[PATCH mptcp-net 0/9] net: sysctl: avoid using current->nsproxy

Matthieu Baerts (NGI0) posted 9 patches 1 week, 6 days ago
Patches applied successfully (tree, apply log)
git fetch https://github.com/multipath-tcp/mptcp_net-next tags/patchew/20250107-mptcp-sysfs-netns-v1-0-2fa7075d9970@kernel.org
There is a newer version of this series
net/mptcp/ctrl.c  | 17 +++++++++--------
net/rds/tcp.c     | 39 ++++++++++++++++++++++++++++++++-------
net/sctp/sysctl.c | 14 ++++++++------
3 files changed, 49 insertions(+), 21 deletions(-)
[PATCH mptcp-net 0/9] net: sysctl: avoid using current->nsproxy
Posted by Matthieu Baerts (NGI0) 1 week, 6 days ago
As pointed out by Al Viro and Eric Dumazet in [1], using the 'net'
structure via 'current' is not recommended for different reasons:

- Inconsistency: getting info from the reader's/writer's netns vs only
  from the opener's netns.

- current->nsproxy can be NULL in some cases, resulting in an 'Oops'
  (null-ptr-deref), e.g. when the current task is exiting, as spotted by
  syzbot [1] using acct(2).

The 'net' or 'pernet' structure can be obtained from the table->data
using container_of().

Note that table->data could also be used directly in more places, but
that would increase the size of this fix to replace all accesses via
'net'.

Patches 2-9 remove access of net via current->nsproxy in sysfs handlers
in MPTCP, SCTP and RDS. There are multiple patches to ease the
backports.

Patch 1 is not directly linked to this, but it is a small fix for MPTCP
available_schedulers sysctl knob to explicitly mark it as read-only.

Please note that this series does not address Al's comment [2]. In SCTP,
some sysctl knobs set other sysfs-exposed variables for the min/max: two
processes could then write two linked values at the same time, resulting
in new values being outside the new boundaries.

Link: https://lore.kernel.org/67769ecb.050a0220.3a8527.003f.GAE@google.com [1]
Link: https://lore.kernel.org/netdev/20250105211158.GL1977892@ZenIV/ [2]
Signed-off-by: Matthieu Baerts (NGI0) <matttbe@kernel.org>
---
Matthieu Baerts (NGI0) (9):
      mptcp: sysctl: avail sched: remove write access
      mptcp: sysctl: sched: avoid using current->nsproxy
      mptcp: sysctl: blackhole timeout: avoid using current->nsproxy
      sctp: sysctl: cookie_hmac_alg: avoid using current->nsproxy
      sctp: sysctl: rto_min/max: avoid using current->nsproxy
      sctp: sysctl: auth_enable: avoid using current->nsproxy
      sctp: sysctl: udp_port: avoid using current->nsproxy
      sctp: sysctl: plpmtud_probe_interval: avoid using current->nsproxy
      rds: sysctl: rds_tcp_{rcv,snd}buf: avoid using current->nsproxy

 net/mptcp/ctrl.c  | 17 +++++++++--------
 net/rds/tcp.c     | 39 ++++++++++++++++++++++++++++++++-------
 net/sctp/sysctl.c | 14 ++++++++------
 3 files changed, 49 insertions(+), 21 deletions(-)

• Exercise: Could you update the passage of the patch cover letter that opens with "Note that table->data" and closes with "it as read-only." by writing it out again with "backports" changed to "reviews"?

• Supplied material:
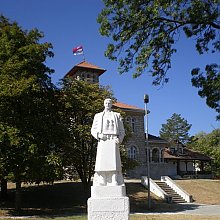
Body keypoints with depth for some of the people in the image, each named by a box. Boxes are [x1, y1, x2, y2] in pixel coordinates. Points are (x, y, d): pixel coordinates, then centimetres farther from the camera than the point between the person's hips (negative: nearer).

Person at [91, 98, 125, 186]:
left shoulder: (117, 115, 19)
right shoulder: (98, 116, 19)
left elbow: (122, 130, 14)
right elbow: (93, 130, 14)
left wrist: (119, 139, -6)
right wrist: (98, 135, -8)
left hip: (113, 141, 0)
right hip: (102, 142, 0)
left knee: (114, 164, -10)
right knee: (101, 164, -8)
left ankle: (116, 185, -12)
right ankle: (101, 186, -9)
* * *
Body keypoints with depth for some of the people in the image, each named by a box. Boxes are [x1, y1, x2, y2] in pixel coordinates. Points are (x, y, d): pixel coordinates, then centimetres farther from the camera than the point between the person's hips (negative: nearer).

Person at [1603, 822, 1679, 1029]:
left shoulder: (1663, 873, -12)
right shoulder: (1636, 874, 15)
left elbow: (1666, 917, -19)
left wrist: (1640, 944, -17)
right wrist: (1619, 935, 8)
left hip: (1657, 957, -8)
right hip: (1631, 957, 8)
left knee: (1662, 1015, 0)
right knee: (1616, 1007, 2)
---
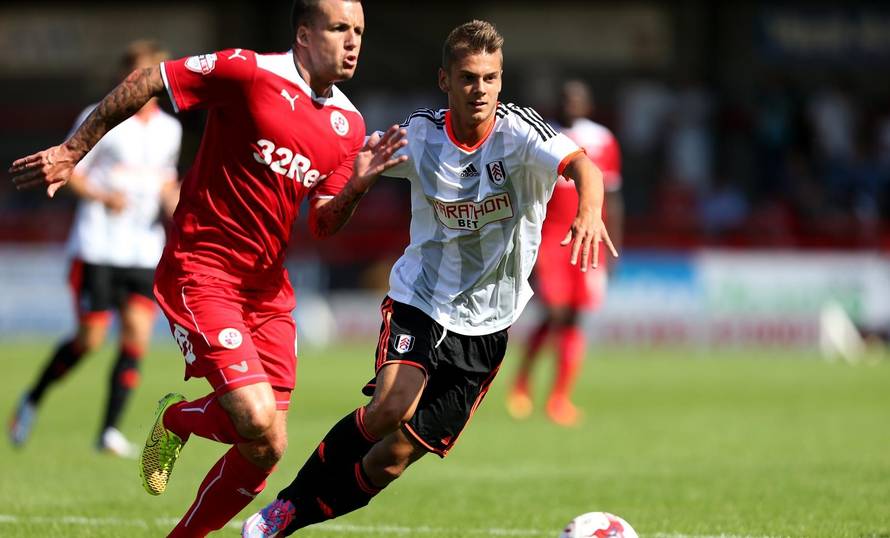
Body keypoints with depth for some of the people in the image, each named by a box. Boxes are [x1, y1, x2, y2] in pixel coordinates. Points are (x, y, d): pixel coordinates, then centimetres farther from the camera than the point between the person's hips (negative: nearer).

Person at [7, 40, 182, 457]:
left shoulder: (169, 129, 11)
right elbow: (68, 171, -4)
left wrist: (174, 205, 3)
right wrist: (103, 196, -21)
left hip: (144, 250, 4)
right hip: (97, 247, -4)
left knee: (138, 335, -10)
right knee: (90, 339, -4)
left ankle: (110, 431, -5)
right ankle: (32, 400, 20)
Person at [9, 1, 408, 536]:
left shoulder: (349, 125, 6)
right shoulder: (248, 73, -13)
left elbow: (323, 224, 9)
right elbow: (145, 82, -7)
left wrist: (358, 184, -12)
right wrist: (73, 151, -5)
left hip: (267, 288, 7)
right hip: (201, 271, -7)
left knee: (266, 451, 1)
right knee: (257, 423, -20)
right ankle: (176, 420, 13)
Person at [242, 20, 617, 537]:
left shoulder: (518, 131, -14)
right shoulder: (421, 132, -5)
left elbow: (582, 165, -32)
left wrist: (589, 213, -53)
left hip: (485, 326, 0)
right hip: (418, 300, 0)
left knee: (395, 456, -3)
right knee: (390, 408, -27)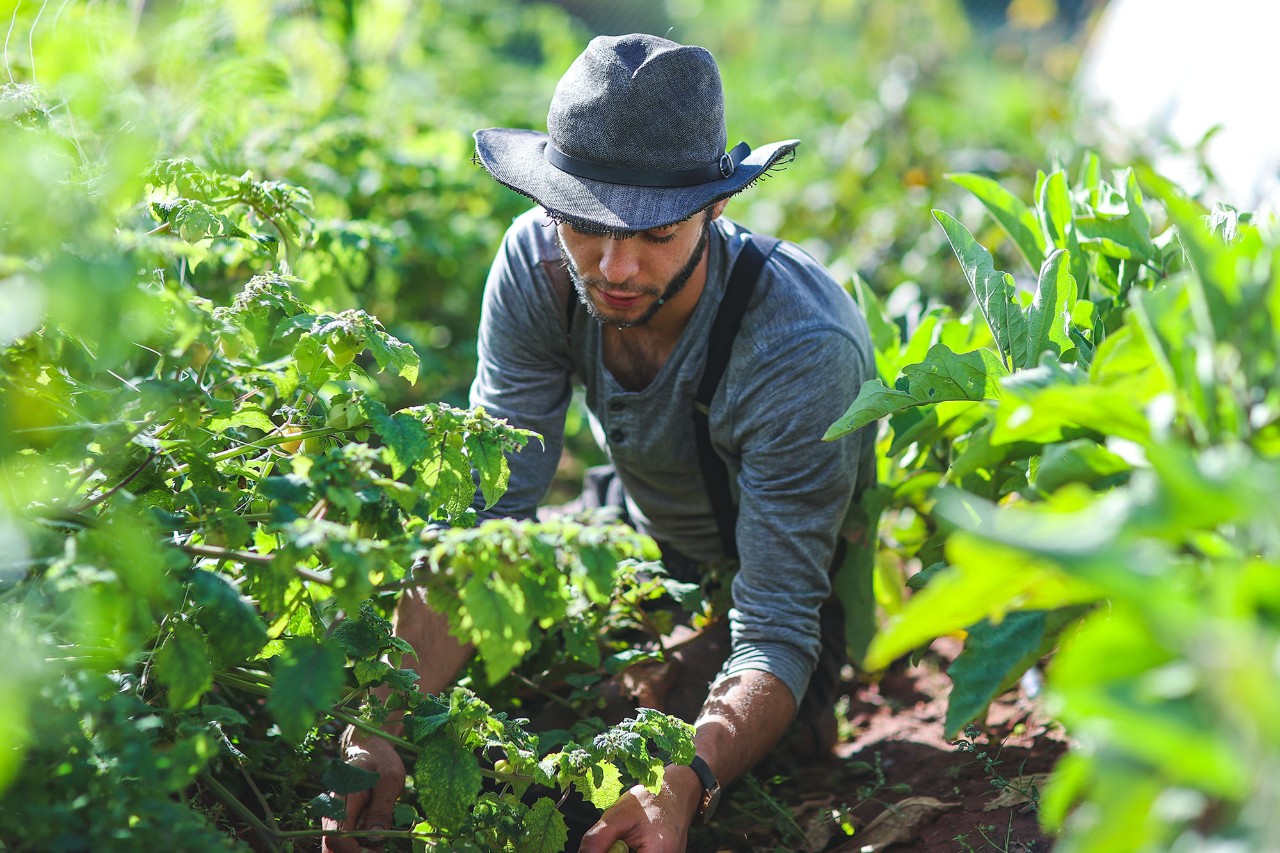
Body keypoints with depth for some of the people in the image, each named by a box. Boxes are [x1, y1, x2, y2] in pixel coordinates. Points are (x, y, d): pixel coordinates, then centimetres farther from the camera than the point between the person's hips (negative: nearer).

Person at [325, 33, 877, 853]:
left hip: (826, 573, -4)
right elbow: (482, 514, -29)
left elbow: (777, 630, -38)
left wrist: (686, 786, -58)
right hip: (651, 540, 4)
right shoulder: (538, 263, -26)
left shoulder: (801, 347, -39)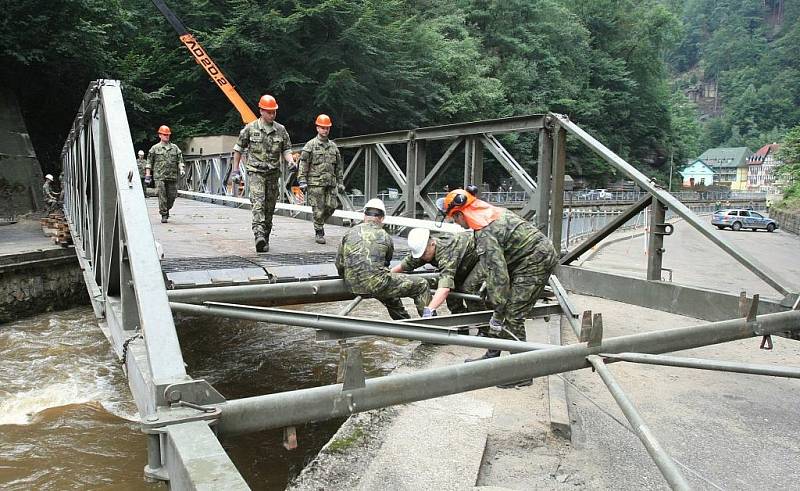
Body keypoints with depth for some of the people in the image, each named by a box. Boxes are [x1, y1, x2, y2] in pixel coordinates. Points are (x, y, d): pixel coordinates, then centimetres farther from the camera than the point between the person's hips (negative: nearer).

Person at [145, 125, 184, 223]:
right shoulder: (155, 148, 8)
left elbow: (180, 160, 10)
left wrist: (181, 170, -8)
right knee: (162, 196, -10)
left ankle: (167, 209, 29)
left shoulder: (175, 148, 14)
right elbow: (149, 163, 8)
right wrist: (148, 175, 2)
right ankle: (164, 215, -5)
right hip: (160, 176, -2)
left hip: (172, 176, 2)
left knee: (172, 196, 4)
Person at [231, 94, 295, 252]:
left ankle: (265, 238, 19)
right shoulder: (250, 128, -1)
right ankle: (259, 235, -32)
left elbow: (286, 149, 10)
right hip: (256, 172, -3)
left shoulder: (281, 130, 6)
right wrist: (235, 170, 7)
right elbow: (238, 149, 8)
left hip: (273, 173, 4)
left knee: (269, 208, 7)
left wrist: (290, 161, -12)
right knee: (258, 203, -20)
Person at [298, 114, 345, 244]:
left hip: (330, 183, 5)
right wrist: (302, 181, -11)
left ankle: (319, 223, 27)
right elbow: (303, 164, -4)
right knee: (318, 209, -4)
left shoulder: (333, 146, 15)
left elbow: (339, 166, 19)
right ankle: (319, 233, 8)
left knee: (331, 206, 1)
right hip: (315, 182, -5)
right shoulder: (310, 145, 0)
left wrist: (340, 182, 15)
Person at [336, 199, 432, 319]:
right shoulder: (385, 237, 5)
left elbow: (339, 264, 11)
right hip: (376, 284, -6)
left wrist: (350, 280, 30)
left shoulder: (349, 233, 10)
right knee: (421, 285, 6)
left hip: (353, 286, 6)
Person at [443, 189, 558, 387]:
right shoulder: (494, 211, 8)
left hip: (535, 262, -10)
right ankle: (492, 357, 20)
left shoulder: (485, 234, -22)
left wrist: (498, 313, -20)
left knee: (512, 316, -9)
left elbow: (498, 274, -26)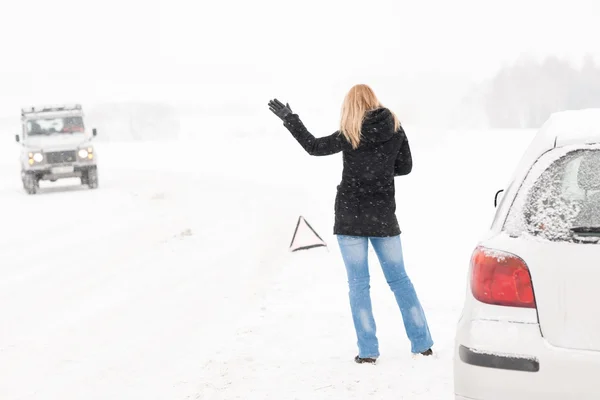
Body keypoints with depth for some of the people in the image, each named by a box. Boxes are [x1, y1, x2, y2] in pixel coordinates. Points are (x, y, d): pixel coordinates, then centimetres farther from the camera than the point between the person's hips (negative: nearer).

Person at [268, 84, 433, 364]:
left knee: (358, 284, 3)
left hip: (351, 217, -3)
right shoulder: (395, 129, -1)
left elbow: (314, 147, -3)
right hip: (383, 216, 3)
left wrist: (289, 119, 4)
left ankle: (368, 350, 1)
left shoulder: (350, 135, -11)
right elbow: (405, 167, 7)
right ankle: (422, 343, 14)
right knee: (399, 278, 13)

• Response for this exercise:
Note that table->data could also be used directly in more places, but
that would increase the size of this fix to replace all accesses via
'net'.

Patches 2-9 remove access of net via current->nsproxy in sysfs handlers
in MPTCP, SCTP and RDS. There are multiple patches to ease the
reviews.

Patch 1 is not directly linked to this, but it is a small fix for MPTCP
available_schedulers sysctl knob to explicitly mark it as read-only.